Un teatro affollato, padiglioni ed infopoint presi d’assalto da un mare di persone armate di badge; può sembrare uno scenario apocalittico ma si tratta del Far East Film Festival (ormai giunto alla sua ventesima edizione) e questa è una giornata di normale amministrazione. Una lunga serpentina di cinefili, giornalisti e addetti stampa in attesa di entrare nella sala proiezioni, noi ne siamo la coda ma la fila si muove più in fretta di quello che ci aspettassimo e finalmente entriamo. Cerchiamo subito di accaparrarci delle buone posizioni con i moltissimi presenti in sala e dopo aver discusso di prospettive ed angoli di visione ottimale ci accontentiamo di posti defilati e abbastanza vicini allo schermo. Scoppia un applauso, il regista è entrato in sala. Daihachi Yoshida ci augura una buona visione in un Italiano spigliato ma semplice ed ha inizio “The Scythian Lamb“.

Il film prende elementi di black comedy e thriller per raccontare la storia di un giovane impiegato comunale (l’idol Ryo Nishikido): questi dovrà assicurare il reinserimento nella società di sei ex detenuti nella piccola città di campagna in cui vive. L’obbiettivo è quello di ripopolare la campagna e instillare nuova linfa vitale in una comunità ormai svuotata di giovani, tacendo però sui dettagli del passato problematico dei sei individui. I toni cupi della pellicola sono aggravati dalla presenza simbolica inquietante di Nororo, un kaiju simbolo della tradizione folkloristica locale, temuto e riverito e la cui statua giganteggia sul villaggio. La leggenda che lo accompagna si intreccia con le vicende dei personaggi, muovendo la trama verso un climax inaspettato.

Tra i sei nuovi cittadini, c’è chi ricadrà nelle vecchie abitudini. C’è anche chi riuscirà a lasciarsi alle spalle il proprio passato e, con l’aiuto della comunità, a ripartire da zero.

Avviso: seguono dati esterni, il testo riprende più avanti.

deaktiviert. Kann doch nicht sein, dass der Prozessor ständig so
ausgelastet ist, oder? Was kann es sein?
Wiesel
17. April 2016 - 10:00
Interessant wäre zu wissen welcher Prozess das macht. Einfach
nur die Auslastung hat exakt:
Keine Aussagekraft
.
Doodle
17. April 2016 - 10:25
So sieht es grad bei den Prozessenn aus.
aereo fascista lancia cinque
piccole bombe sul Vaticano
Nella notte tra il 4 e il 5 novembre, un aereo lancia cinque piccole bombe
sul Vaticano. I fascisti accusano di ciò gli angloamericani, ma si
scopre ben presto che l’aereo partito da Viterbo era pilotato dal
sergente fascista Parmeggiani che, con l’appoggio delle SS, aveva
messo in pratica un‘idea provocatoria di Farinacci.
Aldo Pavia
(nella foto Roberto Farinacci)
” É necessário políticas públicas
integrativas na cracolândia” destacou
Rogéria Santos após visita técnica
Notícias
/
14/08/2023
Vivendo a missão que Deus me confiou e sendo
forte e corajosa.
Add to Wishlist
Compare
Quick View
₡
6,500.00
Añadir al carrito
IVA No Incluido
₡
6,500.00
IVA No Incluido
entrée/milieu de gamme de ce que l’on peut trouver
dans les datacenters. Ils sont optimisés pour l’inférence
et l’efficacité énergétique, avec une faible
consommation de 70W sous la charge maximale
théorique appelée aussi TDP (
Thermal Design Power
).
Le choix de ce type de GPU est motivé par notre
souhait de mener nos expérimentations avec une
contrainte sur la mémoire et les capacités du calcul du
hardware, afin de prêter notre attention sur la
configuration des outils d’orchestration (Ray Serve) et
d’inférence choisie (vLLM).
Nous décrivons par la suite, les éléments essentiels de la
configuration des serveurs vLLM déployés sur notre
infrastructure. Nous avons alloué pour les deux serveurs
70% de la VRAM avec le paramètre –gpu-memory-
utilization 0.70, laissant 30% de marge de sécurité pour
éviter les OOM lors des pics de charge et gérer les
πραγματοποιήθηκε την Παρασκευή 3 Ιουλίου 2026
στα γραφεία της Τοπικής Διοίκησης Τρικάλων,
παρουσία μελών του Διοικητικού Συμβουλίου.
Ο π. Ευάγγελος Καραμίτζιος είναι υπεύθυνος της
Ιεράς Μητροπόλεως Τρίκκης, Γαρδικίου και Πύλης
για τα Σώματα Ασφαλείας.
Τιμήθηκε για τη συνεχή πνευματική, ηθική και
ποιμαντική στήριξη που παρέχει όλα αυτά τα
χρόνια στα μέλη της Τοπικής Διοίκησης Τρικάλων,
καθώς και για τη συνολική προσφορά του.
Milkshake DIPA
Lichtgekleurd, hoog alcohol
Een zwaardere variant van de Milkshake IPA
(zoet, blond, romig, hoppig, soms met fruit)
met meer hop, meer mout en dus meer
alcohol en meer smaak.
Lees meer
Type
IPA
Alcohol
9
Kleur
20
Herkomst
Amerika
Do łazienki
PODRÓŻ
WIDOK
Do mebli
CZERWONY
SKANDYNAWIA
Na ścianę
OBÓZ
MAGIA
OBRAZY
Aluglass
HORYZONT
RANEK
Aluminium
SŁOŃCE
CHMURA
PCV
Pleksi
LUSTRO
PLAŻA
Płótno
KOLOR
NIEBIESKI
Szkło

Un tema ricorrente del film è infatti la rinascita, parafrasi di un ciclo vitale inarrestabile di morte e vita, espresso forse dal titolo del film. L’agnello della Scizia (traduzione italiana del titolo del film) fa riferimento ad una pianta leggendaria asiatica che ha come frutto un agnello legato alla terra per un cordone ombelicale e la quale, una volta perse tutte le foglie, muore assieme all’agnello. Questa icona appare spesso durante il film come memento di quella ciclicità di vita e morte e rinascita.

Il film, come ogni buon thriller, esige che gli occhi restino attaccati allo schermo. Noi, sicuramente, abbiamo pure consumato i braccioli delle poltrone rosse del Teatro Nuovo fino alla conclusione del film. Ma per noi, ahimè, è proprio il finale la pecca più grande: ci è sembrato pigro, anticlimatico, ci ha lasciati con l’amaro in bocca. Tuttavia, per l’attualità del problema presentato, la misteriosa tensione che viene costruita di scena in scena e l’occasionale black comedy, non ci sentiamo proprio di non consigliarne la visione.